Two parenting transitions have been on the horizon for awhile now and I have been putting them off because I figured they would be painful: moving Titus to a big boy bed and potty training him.
Truthfully, I've dreaded these things because they would inconvenience me. They would throw off my groove.
This weekend, with all the white noise gone, I just felt God saying, "It's time." So we adjusted the old crib to become a toddler bed and bought some big boy underwear.
And I don't feel inconvenienced or frustrated. To my surprise, I feel sadly proud of my first baby boy who isn't a baby any more. And I feel humbled that I get the privilege of being his mom and that God would choose me to teach him how to grow up.
I don't feel the need to condemn social media or smart phones. They are such gifts in so many ways. Many of you are reading this because I shared it on facebook and you are scrolling on your phones. But I do believe I need to steward these things better, so I don't miss out on God's voice when I really need to hear from him or miss the opportunity to be Titus and Matthias' mom, Tim's wife, and the other beautiful roles God's given me to "glorify God and enjoy him forever."
So, adding to my little time blocked schedule is now a time to respond to text messages, interact with social media, and check my email. And it is relatively small, but I don't even care, because it is worth the trade.
SO, sorry not sorry in advance if it takes me a day to get back to you.
I'm looking forward to a summer of hearing from God.
And sharing what I'm hearing.
And listening to how others are hearing from God too.
What are you hearing? Do you hear Him? Maybe, like me, you feel a little hard of hearing.
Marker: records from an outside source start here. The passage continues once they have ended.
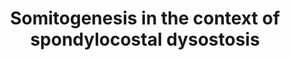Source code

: ---
annotations:
- type: Disease Ontology
  value: spondylocostal dysostosis
- type: Pathway Ontology
  value: altered Notch signaling pathway
authors:
- Rlee
- Khanspers
description: Taken from The role of Notch in patterning the human vertebral column
  by Sally L Dunwoodie [https://www.ncbi.nlm.nih.gov/pubmed/19608404] and The many
  roles of Notch signaling during vertebrate somitogenesis by Kanu Wahi, Matthew S.
  Bochter, Susan E. Cole [https://www.ncbi.nlm.nih.gov/pubmed/25483003].  Spondylocostal
  dysostosis-associated genes refine Notch1 signaling in the anterior presomitic mesoderm
  in mammalian somitogenesis. Interaction between Notch pathway components. Dll1 activates
  Notch1 signaling producing N1ICD, and Dll3 inhibits Notch1 signaling. N1ICD activates
  transcription of Mesp2, Lfng and Hes7. Hes7 protein inhibits its own transcription
  and that of Lfng. The effect of Lfng on Notch1 signaling is contradictory; it can
  potentiate Notch1 signaling in cultured mammalian cells, and inhibit signaling in
  the embryo. Mesp2 protein activates the transcription of Lfng, Ripply2 and Epha4.
  Ripply2 inhibits the transcription of Mesp2 and Epha4 is implicated in somite border
  formation in zebrafish but is not required for this in mouse.  Linked with a dotted
  arrow to the GeneProduct nodes are diseases caused by mutation in the respective
  gene.
last-edited: 2020-09-03
organisms:
- Homo sapiens
redirect_from:
- /index.php/Pathway:WP4785
- /instance/WP4785
schema-jsonld:
- '@context': https://schema.org/
  '@id': https://wikipathways.github.io/pathways/WP4785.html
  '@type': Dataset
  creator:
    '@type': Organization
    name: WikiPathways
  description: Taken from The role of Notch in patterning the human vertebral column
    by Sally L Dunwoodie [https://www.ncbi.nlm.nih.gov/pubmed/19608404] and The many
    roles of Notch signaling during vertebrate somitogenesis by Kanu Wahi, Matthew
    S. Bochter, Susan E. Cole [https://www.ncbi.nlm.nih.gov/pubmed/25483003].  Spondylocostal
    dysostosis-associated genes refine Notch1 signaling in the anterior presomitic
    mesoderm in mammalian somitogenesis. Interaction between Notch pathway components.
    Dll1 activates Notch1 signaling producing N1ICD, and Dll3 inhibits Notch1 signaling.
    N1ICD activates transcription of Mesp2, Lfng and Hes7. Hes7 protein inhibits its
    own transcription and that of Lfng. The effect of Lfng on Notch1 signaling is
    contradictory; it can potentiate Notch1 signaling in cultured mammalian cells,
    and inhibit signaling in the embryo. Mesp2 protein activates the transcription
    of Lfng, Ripply2 and Epha4. Ripply2 inhibits the transcription of Mesp2 and Epha4
    is implicated in somite border formation in zebrafish but is not required for
    this in mouse.  Linked with a dotted arrow to the GeneProduct nodes are diseases
    caused by mutation in the respective gene.
  keywords:
  - RIPPLY2
  - EPHA4
  - DLL3
  - HES7
  - LFNG
  - MESP2
  - TBX6
  - DLL1
  - NOTCH1
  license: CC0
  name: Somitogenesis in the context of spondylocostal dysostosis
seo: CreativeWork
title: Somitogenesis in the context of spondylocostal dysostosis
wpid: WP4785
---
Lord, turn off the white noise. Clear our hearts of the distractions that are coming between us and you. Help us focus our eyes on you and throw off every weight and the sin that so easily entangles. Help us to prioritize hearing from you first and foremost. Be near to us, Oh God! Turn up the volume on your voice! Press the mute button on everything else. I've never heard anything sweeter than your voice. Nothing comes close. Thank you, for hearing me and helping me to hear you!